Poll: Bush Out of Step at Home

NEW YORK -- U.S. President George W. Bush does not share the priorities of most of America on either domestic or foreign issues, Americans are increasingly resistant to his proposal to revamp Social Security, and they are also uneasy with Bush's ability to make the right decisions about the retirement program, according to the latest New York Times/CBS News poll.

The poll underscores just how little headway Bush has made in his effort to build popular support as his proposal for overhauling Social Security struggles to gain footing in Congress. At the same time, a growing number of respondents say that efforts to restore order in Iraq are going well, even as an overwhelming number of Americans say Bush has no clear plan for getting out of Iraq.

On Social Security, 51 percent said permitting individuals to invest part of their Social Security taxes in private accounts, the centerpiece of Bush's plan, was a bad idea. The number who thought private accounts were a bad idea jumped to 69 percent if respondents were told that the private accounts would result in a reduction in guaranteed benefits. And 45 percent said Bush's private account plan would actually weaken the economic underpinnings of the nation's retirement system.

In a sign of the political obstacles confronting the White House, a majority said they would support raising the amount of income subject to Social Security payroll tax above its current ceiling of $90,000, an idea floated by Bush but shot down by Republican Congressional leaders. Yet there is strong resistance to other options available to Bush and lawmakers to repair the system, in particular to raising the retirement age or making participation voluntary.

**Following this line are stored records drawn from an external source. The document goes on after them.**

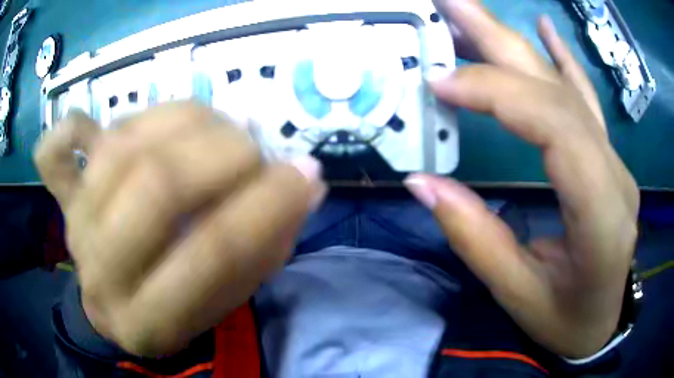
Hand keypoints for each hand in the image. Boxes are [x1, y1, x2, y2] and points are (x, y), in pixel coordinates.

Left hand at [35, 102, 326, 355]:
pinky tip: (113, 128)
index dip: (267, 205)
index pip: (212, 253)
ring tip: (214, 127)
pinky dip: (74, 125)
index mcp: (149, 321)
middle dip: (223, 154)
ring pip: (121, 148)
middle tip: (255, 148)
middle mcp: (101, 272)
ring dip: (182, 122)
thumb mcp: (232, 298)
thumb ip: (268, 243)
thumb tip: (307, 183)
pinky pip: (58, 150)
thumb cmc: (179, 308)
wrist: (116, 306)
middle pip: (156, 187)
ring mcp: (74, 225)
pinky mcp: (62, 197)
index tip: (306, 174)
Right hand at [406, 0, 638, 357]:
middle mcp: (614, 175)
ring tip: (475, 12)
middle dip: (501, 41)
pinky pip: (586, 99)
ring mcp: (615, 162)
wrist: (600, 323)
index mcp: (600, 215)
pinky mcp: (608, 160)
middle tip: (450, 5)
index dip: (497, 94)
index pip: (555, 128)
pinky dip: (563, 58)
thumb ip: (475, 238)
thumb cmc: (565, 319)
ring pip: (568, 87)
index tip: (441, 82)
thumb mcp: (519, 295)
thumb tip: (423, 182)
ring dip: (518, 42)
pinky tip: (545, 29)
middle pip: (560, 92)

Notwithstanding Bush's argument that citizens should be given more control over their retirement savings, almost four out of five respondents said it was the government's responsibility to assure a decent standard of living for the elderly.

In an apparent reflection of the success of the Iraq elections, 53 percent of those surveyed said that efforts to bring order to Iraq were going very or somewhat well, up from 41 percent a month ago. That is the highest rating on that score since the capture of Saddam Hussein.

Still, 42 percent now say that Bush would have been better off trying to counter the threat of North Korea before invading Iraq, compared with 45 percent who think Bush was correct to focus first on Iraq.

More broadly, Bush does not appear to be in step with the nation on what the White House has long viewed as his strong suit: 58 percent of respondents said the White House did not share the foreign affairs priorities of most Americans.

For all that, Bush's approval rating remains unchanged, at 49 percent, from a month ago, suggesting that the disagreement with Bush's ideas has yet to take a toll on America's view of him.